Briefing Notes, 23 March 2010
This is a summary of what was said by UNHCR spokesperson Melissa Fleming – to whom quoted text may be attributed – at the press briefing, on 23 March 2010, at the Palais des Nations in Geneva.
For the first time since the Republic of Korea adopted the 1951 Refugee Convention in 1992, a recognized refugee has been granted South Korean citizenship. The new citizen is a 38-year-old Ethiopian man who fled persecution in his homeland and arrived in South Korea in 2001.
This is a highly significant milestone in Asia, where few countries have signed the 1951 Refugee Convention, and even fewer have extended citizenship to refugees.

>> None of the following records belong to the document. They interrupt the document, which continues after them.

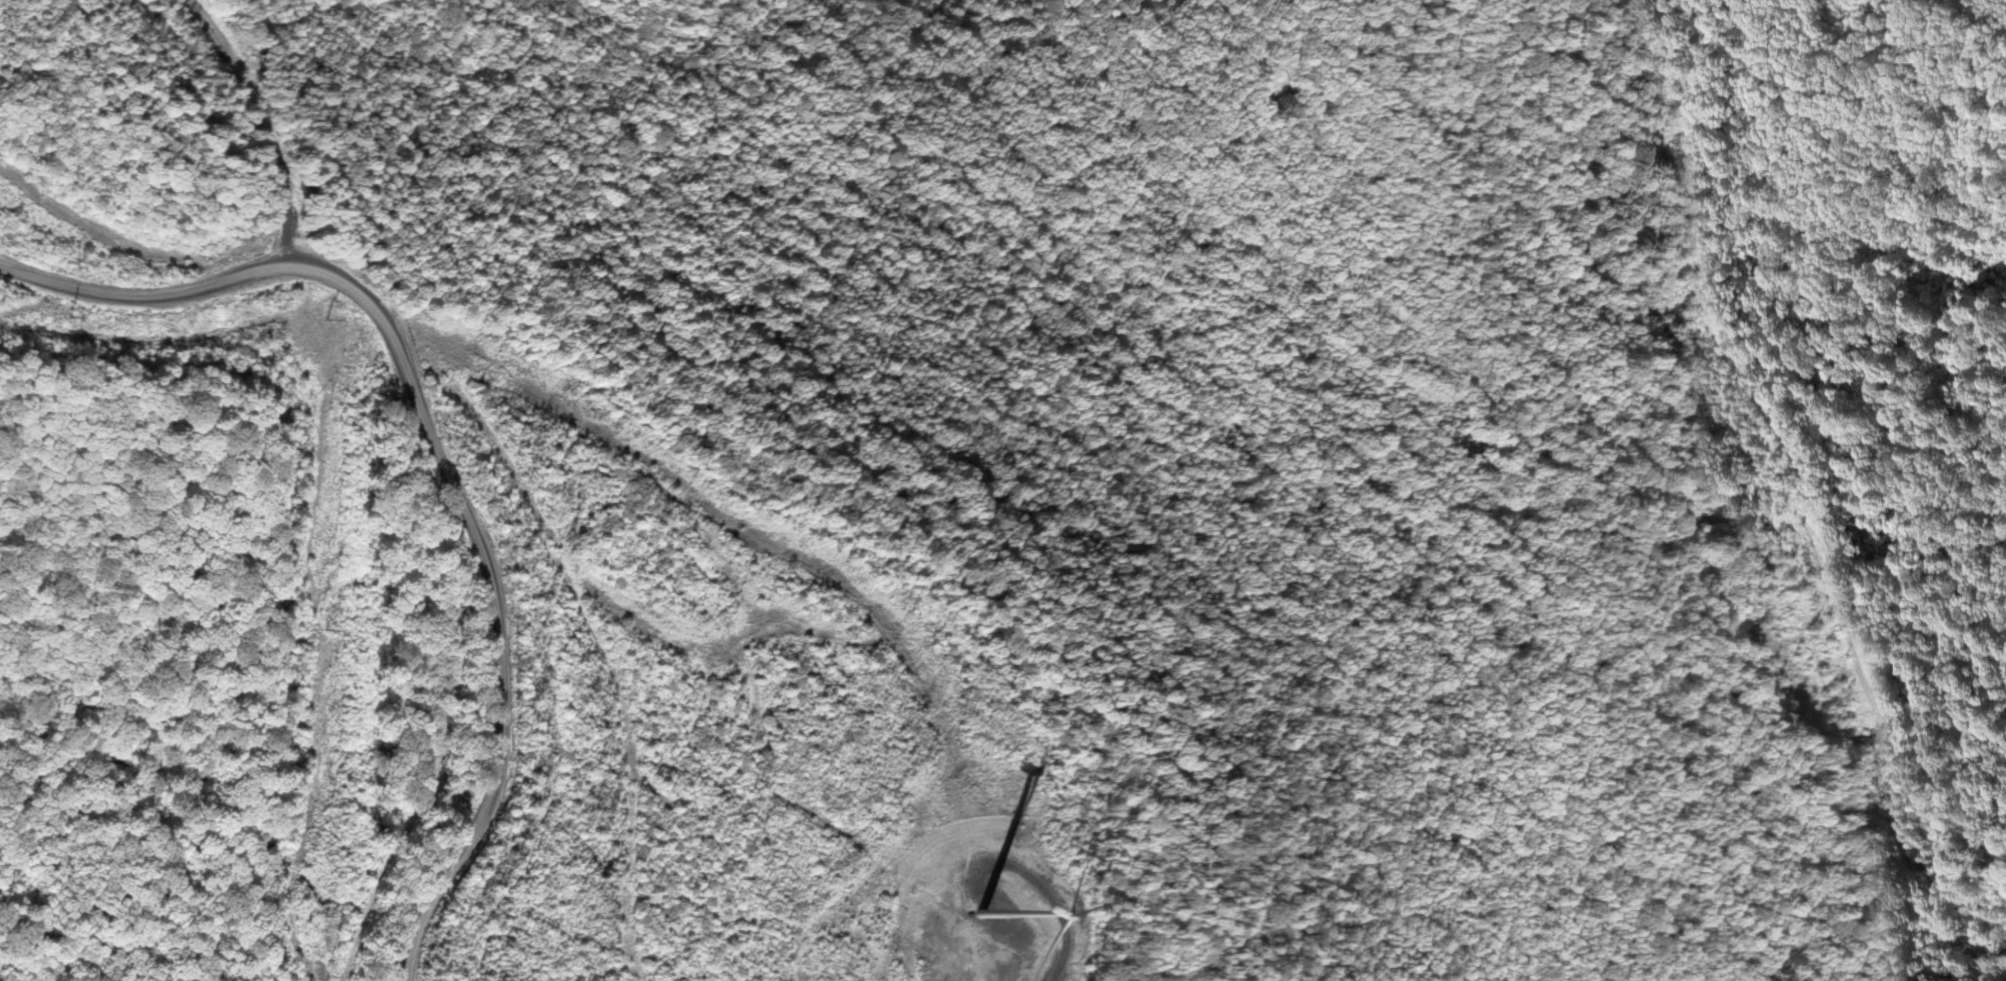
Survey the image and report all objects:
road: (291, 146)
road: (1832, 426)
road: (500, 455)
wind turbine: (983, 912)

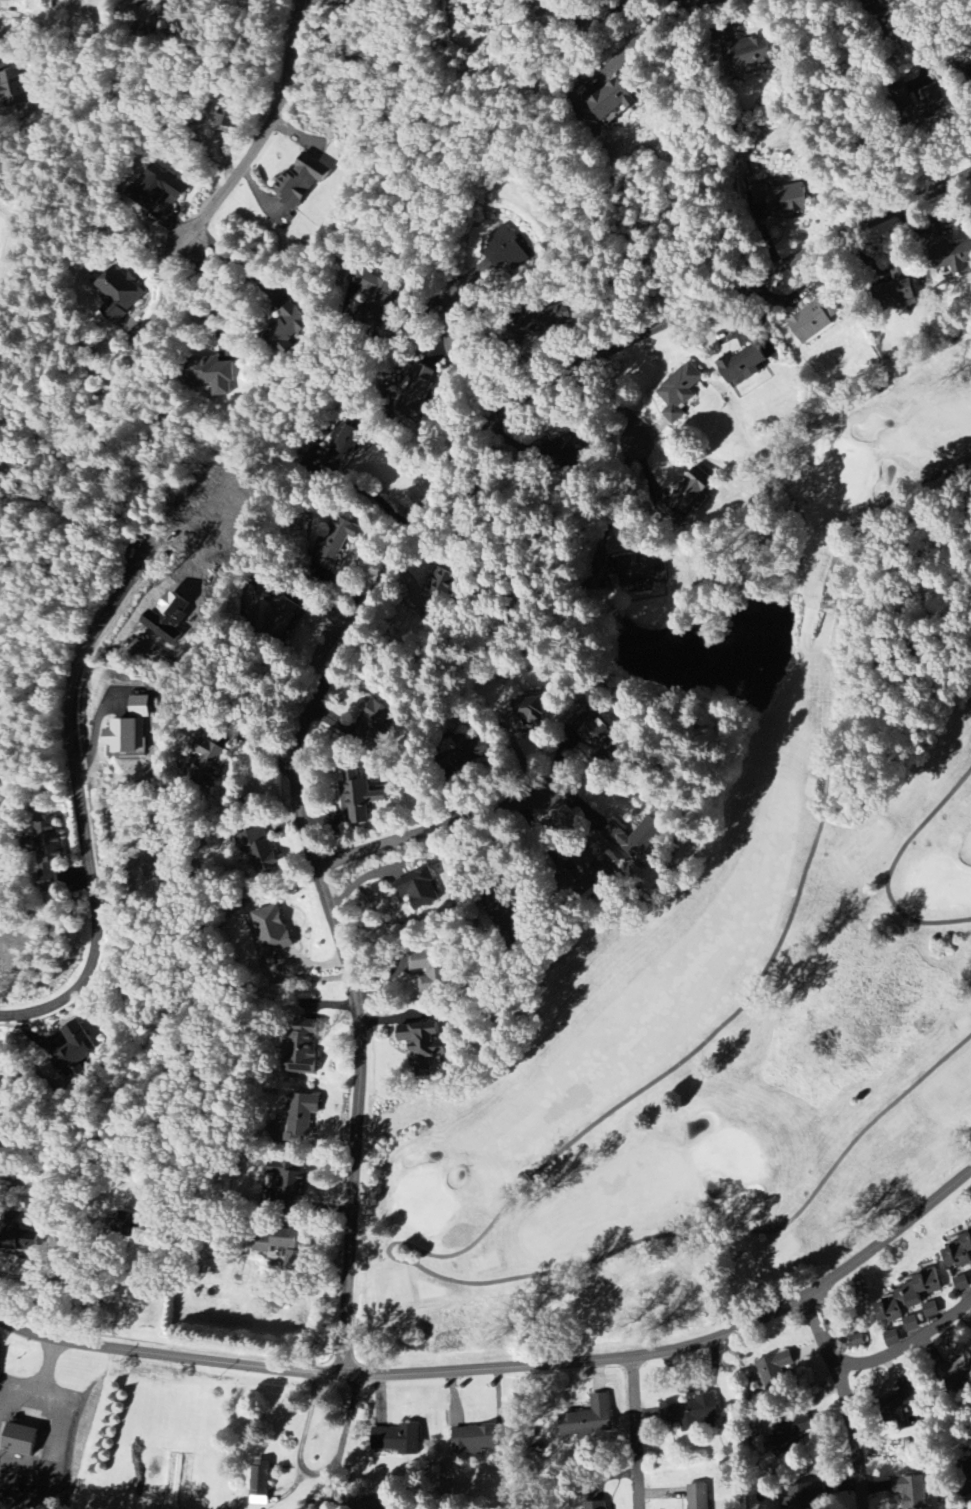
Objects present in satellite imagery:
building: (878, 0)
road: (588, 23)
road: (24, 31)
road: (634, 40)
building: (748, 55)
building: (969, 69)
building: (15, 89)
building: (607, 99)
building: (228, 119)
road: (266, 131)
building: (300, 181)
building: (158, 189)
building: (787, 200)
building: (506, 249)
road: (240, 263)
building: (955, 263)
building: (900, 288)
road: (210, 290)
building: (119, 294)
building: (378, 294)
building: (814, 320)
building: (287, 328)
road: (448, 353)
building: (743, 364)
building: (217, 378)
building: (418, 392)
building: (679, 392)
road: (623, 407)
building: (687, 494)
road: (617, 499)
building: (334, 542)
building: (438, 584)
road: (309, 595)
building: (281, 616)
road: (356, 617)
building: (534, 707)
building: (376, 725)
building: (128, 730)
building: (599, 739)
building: (204, 763)
building: (359, 795)
road: (81, 806)
road: (430, 829)
building: (261, 850)
building: (48, 855)
road: (893, 865)
building: (418, 888)
building: (505, 913)
building: (271, 930)
park: (743, 966)
building: (430, 971)
building: (303, 1046)
building: (425, 1046)
building: (74, 1048)
building: (301, 1116)
road: (552, 1157)
building: (287, 1182)
road: (103, 1234)
building: (18, 1237)
building: (287, 1247)
building: (959, 1252)
building: (967, 1273)
building: (961, 1284)
building: (911, 1301)
building: (900, 1328)
building: (892, 1339)
road: (910, 1347)
road: (509, 1364)
road: (49, 1369)
building: (774, 1370)
building: (959, 1371)
road: (15, 1389)
road: (846, 1399)
building: (691, 1413)
building: (588, 1419)
road: (634, 1432)
building: (788, 1435)
building: (19, 1440)
road: (345, 1440)
building: (397, 1440)
building: (474, 1440)
road: (56, 1456)
building: (911, 1491)
building: (698, 1497)
building: (800, 1497)
building: (595, 1505)

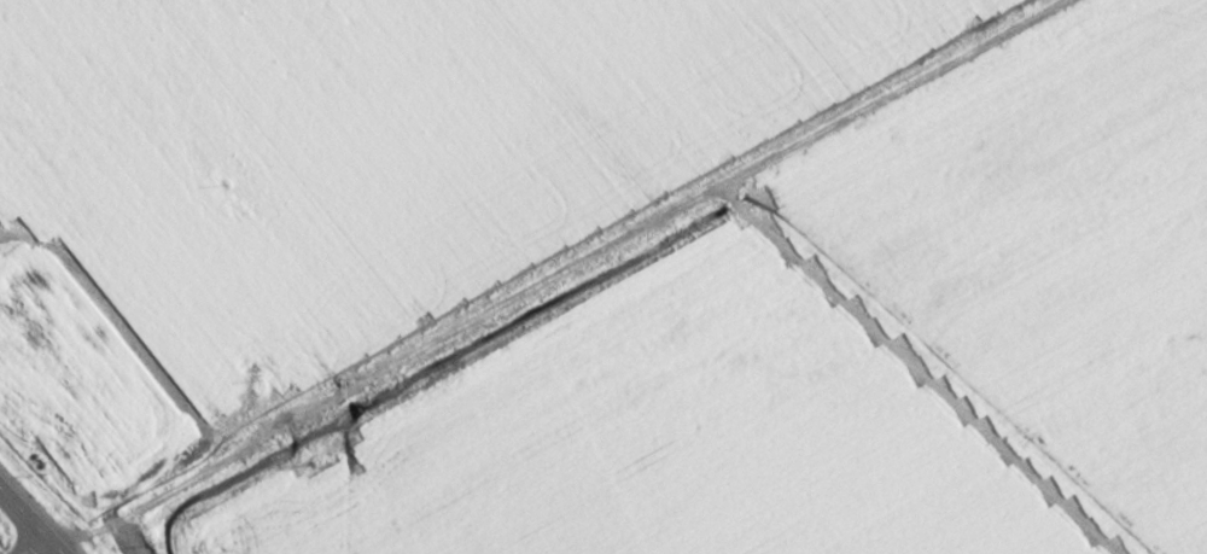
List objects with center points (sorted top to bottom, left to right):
road: (587, 271)
road: (29, 523)
road: (53, 552)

We are grateful to the Republic of Korea for its leadership in local integration, one of the three durable solutions available to refugees, and one that is rarely used in Asia. Citizenship is, of course, the most comprehensive form of local integration. We would be encouraged if other Asian countries took inspiration from South Korea's example.
South Korea recognized its first refugee in 2001. Since the government started receiving asylum claims in 1994, it has recognized 175 refugees and provided humanitarian status to a further 93 people who were found not to be refugees but still in need of international protection. Between 1994 and the end of 2009, the South Korean government received 2,492 applications and 321 are still pending.